The fact that different mechanisms of resistance can coexist within the same tumor or in metastases from the same patient suggests that multiple resistant clones may be present before the onset of therapy (Chong and Jänne, 2013). To recapitulate this type of genetic heterogeneity, we co-introduced the EGFR, KRAS, and EML4-ALK mutations described above in different subpopulations of the same PC9 cell culture, hereafter designed as PC9-EKE (Figure 2B). Consistent with the data obtained by mutating individual genes, treatment of this heterogeneous cell population with gefitinib increased the proportion of cells containing the EGFR-T790M, KRAS-G12D, and EML4-ALK barcodes (Figure 2C). This type of multiplex model is particularly suited to evaluate the efficacy of combined therapies aimed at preventing or delaying the emergence of resistant cells. As shown in Figure 2D, although WZ4002 and the ALK inhibitor TAE684 could efficiently prevent gefitinib resistance conferred by the T790M mutation or the EML4-ALK fusion, respectively, these compounds had no effect on the other resistant populations, indicating that strategies based on targeting single mechanisms of resistance likely have limited effectiveness in the long term.
It has recently been proposed that targeting the MAPK pathway can be an effective strategy to inhibit the growth of NSCLCs addicted to different oncogenes (Tricker et al., 2015).

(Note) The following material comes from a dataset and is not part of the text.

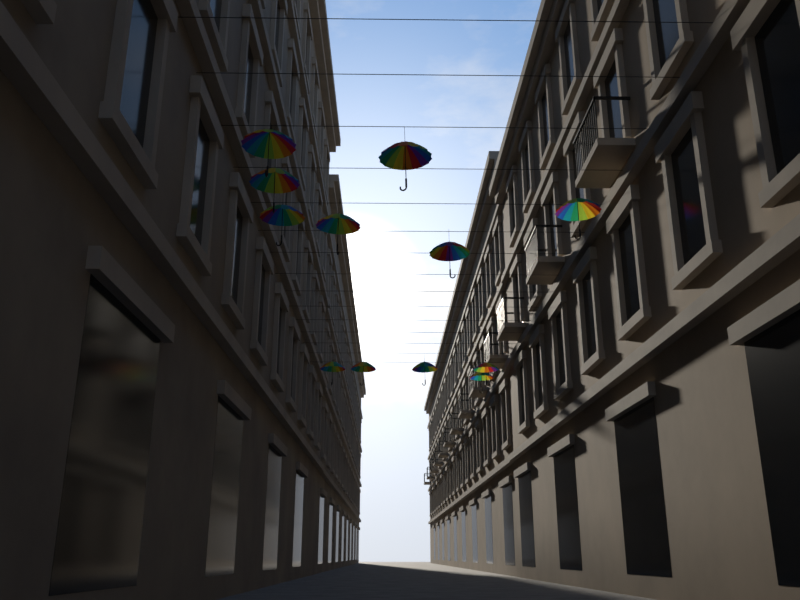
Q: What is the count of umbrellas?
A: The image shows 12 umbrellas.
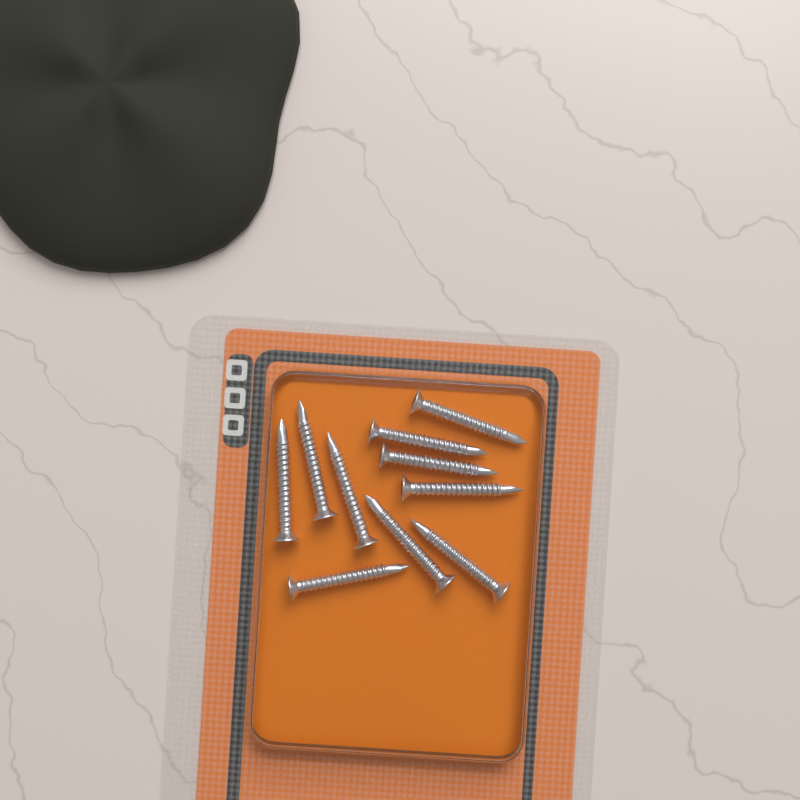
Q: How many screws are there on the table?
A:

Using our multiplex model of NSCLC resistance to gefitinib, we tested the effects of trametinib, the first MEK inhibitor approved for cancer treatment. Figure 2E shows that a clinically relevant concentration of trametinib blocked the growth of all gefitinib-resistant populations, indicating that combination therapy including downstream inhibitors of EGFR signaling may prevent or delay NSCLC resistance.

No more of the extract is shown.